Die Abgeordneten und das liebe Geld – es ist eine endlose Geschichte mit ausgesprochen amüsanten Pointen. Über Ex-Bundesminister Fritz Zimmermann etwa, der von 1976 bis 1982 Chef der CSU-Landesgruppe im Deutschen Bundestag war, ist eine aufschlussreiche Episode überliefert. Wieder einmal wurde – damals noch in Bonn – über eine Erhöhung der Diäten diskutiert. Wieder einmal trauten sich die Damen und Herren nicht so recht, sich ihre Bezüge so zu erhöhen, wie sie es gerne gehabt hätten. Wieder einmal wichen sie der Konfrontation mit dem Wahlvolk geschmeidig aus. Zimmermann fasste, wie sich ein Anwesender erinnert, das Ergebnis der Besprechung in der Landesgruppe kurz zusammen: „Diäten beschissen, Altersvorsorge grandios.“
Hinter diesem Satz steckt ein schwieriges Problem, das die Abgeordneten des Bundestags wie der Landtage seit Jahrzehnten begleitet. Sie fühlen sich für ihre 60, 70 oder 80 Wochenstunden, die sie für ihre Tätigkeit aufwenden, zu schlecht bezahlt. Sie haben es aber nicht im Kreuz, eine kräftige, direkte Erhöhung der Diäten durchzusetzen. Also haben sie über die Jahre hinweg anderswo Ersatz geschaffen: bei der Altersvorsorge, mit Funktionszulagen, mit steuerfreien Aufwandsentschädigungen, Mitarbeiterentschädigungen oder irgendwelchen Pauschalen. Außerdem gestatten sie sich Nebentätigkeiten, damit nicht nur Beamte, sondern auch einige Freiberufler wie Anwälte, Ärzte, Landwirte oder Unternehmer im Parlament vertreten sind. Ergebnis ist ein nur schwer durchschaubares System von Vergütungen, das immer dann ins Visier einer kritischen Öffentlichkeit gerät, wenn Missbrauch aufgedeckt wird – eine selbst gebaute Zwangslage.
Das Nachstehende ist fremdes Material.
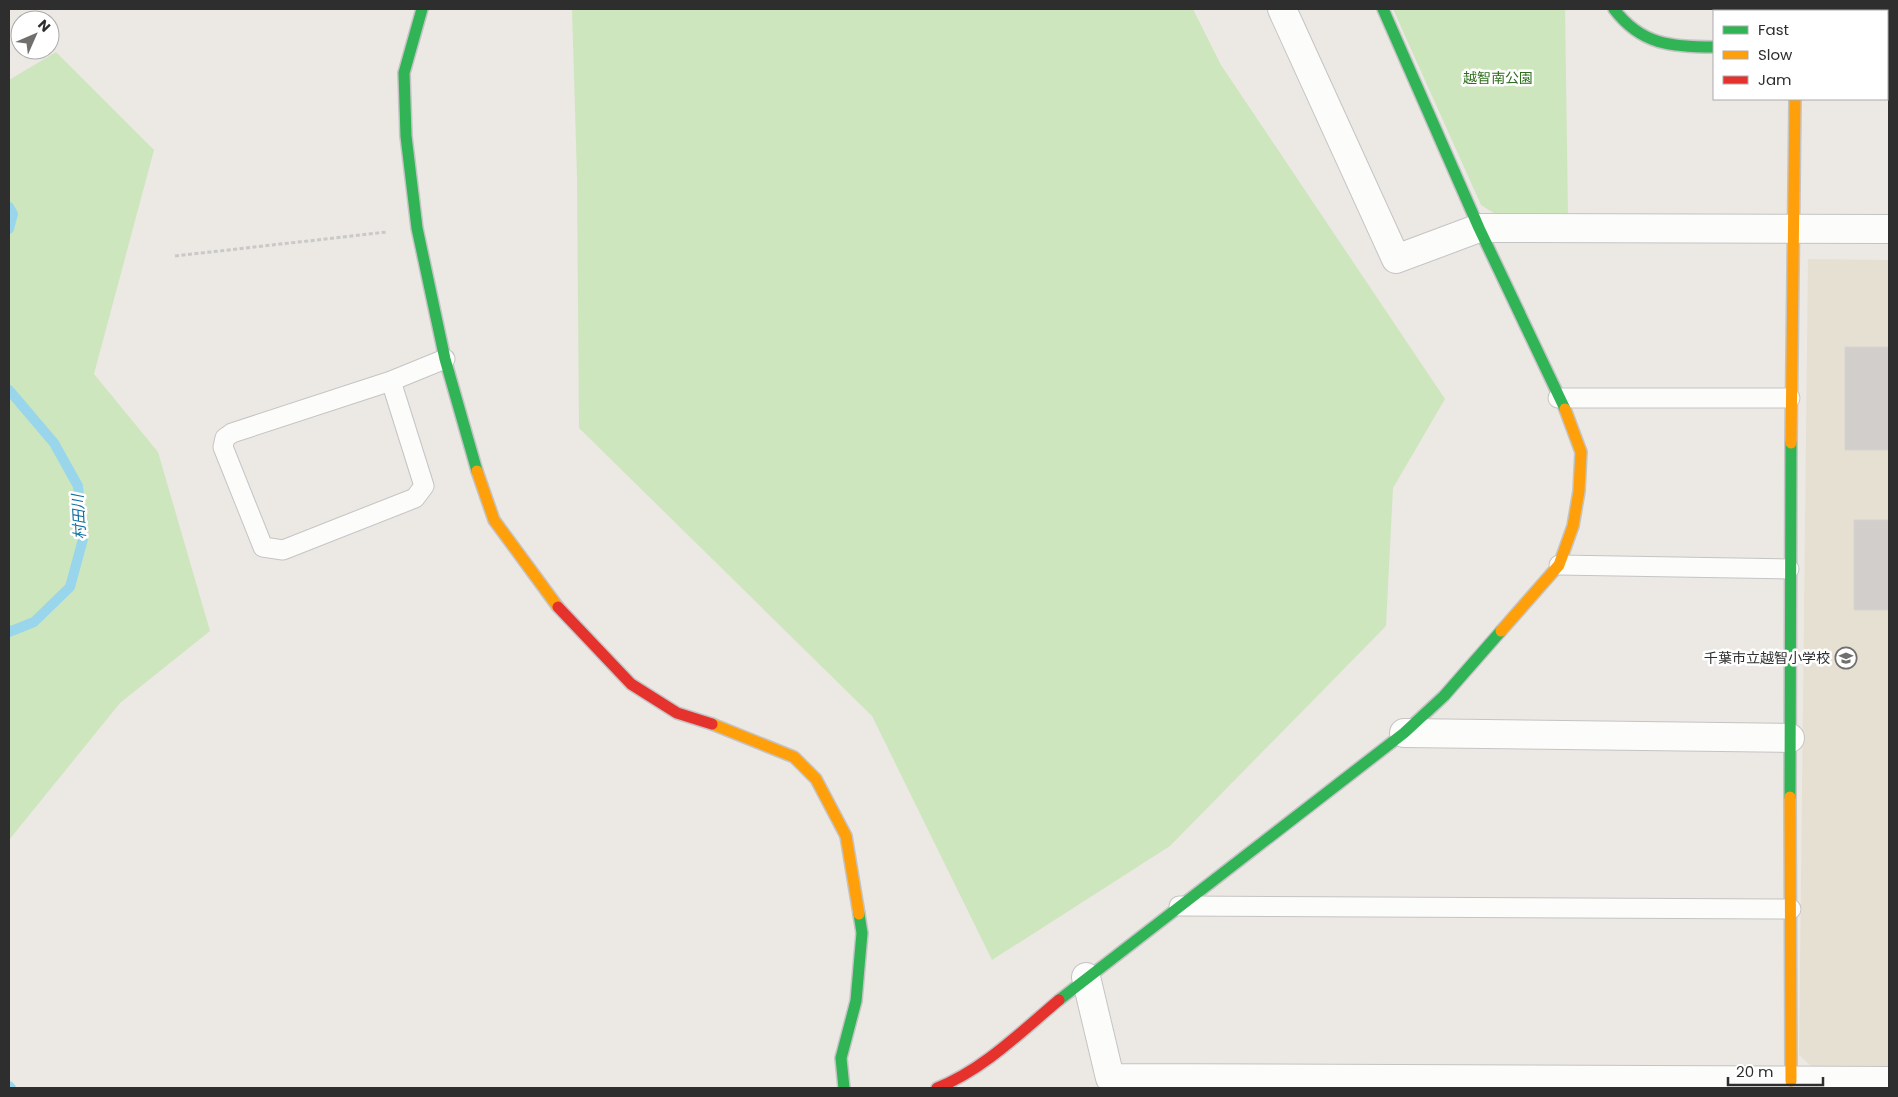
<svg xmlns="http://www.w3.org/2000/svg" width="1898" height="1097" font-family="Poppins,'Noto Sans JP',sans-serif">
  <style>
    .education { fill: #e6e0d3 }
    .green { fill: #cee6be }
    .lines { fill: none; stroke-linecap: round; stroke-linejoin: round }
    .stream { stroke: #99d6ec; stroke-width: 10 }
    .building { fill: #d1cecb; stroke: #d7d4d0 }
    .lane-casing { stroke: #c5c4c5; stroke-width: 21 }
    .street-casing { stroke: #c5c4c5; stroke-width: 30 }
    .fast-casing { stroke: #c5c4c5; stroke-width: 14 }
    .slow-casing { stroke: #c5c4c5; stroke-width: 14 }
    .jam-casing { stroke: #c5c4c5; stroke-width: 14 }
    .path { stroke: #c9c9c8; stroke-width: 3; stroke-dasharray: 4 2.5; stroke-linecap: butt }
    .lane { stroke: #fcfcfb; stroke-width: 19 }
    .street { stroke: #fcfcfb; stroke-width: 28 }
    .fast { stroke: #30b455; stroke-width: 11 }
    .slow { stroke: #ff9f0a; stroke-width: 11 }
    .jam { stroke: #e5322d; stroke-width: 11 }
    .labels { text-anchor: middle; stroke-width: 5; stroke-linejoin: round; paint-order: stroke }
    .park-label { font-size: 14px; fill: #2c6e1b; stroke: #fff }
    .poi-label { font-size: 14px; fill: #2e2e2e; stroke: #fff; text-anchor: end }
    .water-label { font-size: 15px; font-style: italic; fill: #0d6fa3; stroke: #fff }
  </style>
  <rect width="100%" height="100%" fill="#ece8e4"/>
  <path class="education" d="M 1808,259 L 1889,260 L 1889,1066 L 1811,1066 L 1799,1055 Z"/>
  <path class="green" d="M 572,9 L 1193,9 L 1221,65 L 1445,399 L 1393,488 L 1386,626 L 1170,846 L 992,960 L 872,716 L 579,428 L 577,177 Z
    M 1393,9 L 1565,9 L 1568,215 L 1497,215 L 1481,205 Z
    M 56,52 L 154,150 L 94,374 L 158,452 L 210,631 L 120,703 L 9,840 L 9,80 Z"/>
  <g class="lines">
    <path class="stream" d="M 9,207 L 13,214 L 9,229
      M 9,390 L 54,443 L 78,486 L 83,539 L 70,587 L 34,622 L 9,632
      M 9,1086 L 11,1088"/>
  </g>
  <path class="building" d="M 1845,347 L 1889,347 L 1889,450 L 1845,450 Z
    M 1854,520 L 1889,520 L 1889,610 L 1854,610 Z"/>
  <g class="lines">
    <g class="lane-casing">
      <path id="lane" d="M 391,381 L 424,486 L 415,498 L 283,550 L 263,547 L 223,447 L 225,438 L 232,433 L 391,381 L 445,359
        M 1558,398 L 1790,398
        M 1559,565 L 1789,569
        M 1179,906 L 1791,909"/>
    </g>
    <g class="street-casing">
      <path id="street" d="M 1282,9 L 1396,259 L 1479,228 L 1889,229
        M 1795,11 L 1795,9
        M 1404,733 L 1790,738
        M 1086,977 L 1110,1078 L 1889,1081"/>
    </g>
    <g class="fast-casing">
      <path id="fast" d="M 422,9 L 404,73 L 406,136 L 417,228 L 445,359 L 477,471
        M 1383,9 L 1479,228 L 1565,409
        M 1614,9 C 1641,45 1672,47 1714,47
        M 1790,797 L 1791,443
        M 1059,1000 L 1404,733 L 1444,696 L 1501,631
        M 844,1088 L 841,1058 L 856,1001 L 862,933 L 859,914"/>
    </g>
    <g class="slow-casing">
      <path id="slow" d="M 1887,47 L 1889,47
        M 1791,443 L 1795,99
        M 477,471 L 494,520 L 558,607
        M 1501,631 L 1559,565 L 1573,526 L 1579,491 L 1581,452 L 1565,409
        M 712,724 L 794,757 L 816,779 L 846,836 L 859,914
        M 1790,797 L 1791,1081"/>
    </g>
    <g class="jam-casing">
      <path id="jam" d="M 558,607 L 631,684 L 677,713 L 712,724
        M 937,1088 C 983,1070 1022,1031 1059,1000"/>
    </g>
    <path class="path" d="M 175,256 L 387,232"/>
    <use href="#lane" class="lane"/>
    <use href="#street" class="street"/>
    <use href="#fast" class="fast"/>
    <use href="#slow" class="slow"/>
    <use href="#jam" class="jam"/>
  </g>
  <defs>
    <g id="school-ring" transform="scale(1.125)"><circle r="9.5" fill="#fff" stroke="#706f6e" stroke-width="1.5"/><path d="M0-5L7-2L0 1L-7-2ZM-4 1L0 2.5L4 1V4Q0 6-4 4Z" fill="#706f6e"/></g>
  </defs>
  <g fill-rule="evenodd">
    <use href="#school-ring" x="1846" y="658"/>
  </g>
  <g class="labels">
    <g class="park-label">
      <text x="1498" y="83">越智南公園</text>
    </g>
    <g class="poi-label">
      <text x="1830" y="663">千葉市立越智小学校</text>
    </g>
    <g class="water-label">
      <text transform="translate(79 517) rotate(-93)" y="5">村田川</text>
    </g>
  </g>
  <rect width="1898" height="1097" fill="none" stroke="#2e2e2e" stroke-width="20"/>
  <rect x="1713" y="10" width="175" height="90" fill="#ffffff" stroke="#ababab"/>
  <rect x="1723" y="26" width="25" height="8" fill="#30b455" stroke="#ababab"/>
  <text x="1758" y="35" font-size="15" fill="#2e2e2e">Fast</text>
  <rect x="1723" y="51" width="25" height="8" fill="#ff9f0a" stroke="#ababab"/>
  <text x="1758" y="60" font-size="15" fill="#2e2e2e">Slow</text>
  <rect x="1723" y="76" width="25" height="8" fill="#e5322d" stroke="#ababab"/>
  <text x="1758" y="85" font-size="15" fill="#2e2e2e">Jam</text>
  <g transform="translate(35 35) rotate(45)"><circle r="24" fill="#ffffff" stroke="#ababab"/>
  <path d="M0-4L9 19L0 12L-9 19Z" fill="#706f6e"/>
  <text y="-8" font-size="14" font-weight="bold" text-anchor="middle" fill="#2e2e2e">N</text>
  </g>
  <path d="M1728 1077v8h95v-8" fill="none" stroke="#2e2e2e" stroke-width="2.5"/>
  <text x="1736" y="1077" font-size="15" fill="#2e2e2e" stroke="#ffffff" stroke-width="4" paint-order="stroke">20 m</text>
</svg>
Im Bayerischen Landtag hat die Verwandtenaffäre dieses System gehörig in Misskredit gebracht. Zwar betraf die Affäre nur die Mitarbeiterentschädigungen. Doch die Erkenntnis, dass einige Abgeordnete ihre rechtlichen Möglichkeiten allzu großzügig ausgeschöpft haben oder sogar darüber hinaus gegangen sind, führt dazu, dass nun wieder alles auf den Prüfstand gestellt wird.
Angreifbar ist das System der Vergütungen an zwei Stellen. Zum einen gibt es ein krasses Missverhältnis zwischen der Höhe der Diäten und den Pensionsansprüchen. Wer zehn Jahre als Abgeordneter im Landtag saß, was aktuell mit einer Diät von 7060 Euro vergütet wird, erwirbt sich in dieser Zeit einen Pensionsanspruch von 2365 Euro pro Monat. Davon kann ein Arbeitnehmer mit 7060 Euro brutto nur träumen. Zum anderen gibt es die seltsame Regelung der steuerfreien Kostenpauschale in Höhe von 3214 Euro. Selbstverständlich braucht ein Abgeordneter ein Stimmkreisbüro, Möbel, Telefon, Computer, Briefpapier, Benzin. Warum aber kann er, wenn ihm – was völlig in Ordnung ist – auch eine Sekretärin bezahlt wird, seine Kosten nicht abrechnen wie jeder Arbeitnehmer oder Handwerker auch? Verschärfend kommt hinzu, dass dieses System den fleißigen Abgeordneten bestraft und den faulen belohnt. Es gibt Abgeordnete, deren Aufwand die Kostenpauschale übersteigt.
Eine ehrliche Reform der Vergütung würde diese Unverhältnismäßigkeiten beseitigen und echte Transparenz herstellen. Es geht nicht darum, dass die Diäten zu hoch sind. Sie sind – für sich allein genommen – zu niedrig. Oder, um mit Peer Steinbrück zu sprechen: So viel, wie ein Sparkassendirektor verdient, sollte uns die Bundeskanzlerin schon wert sein.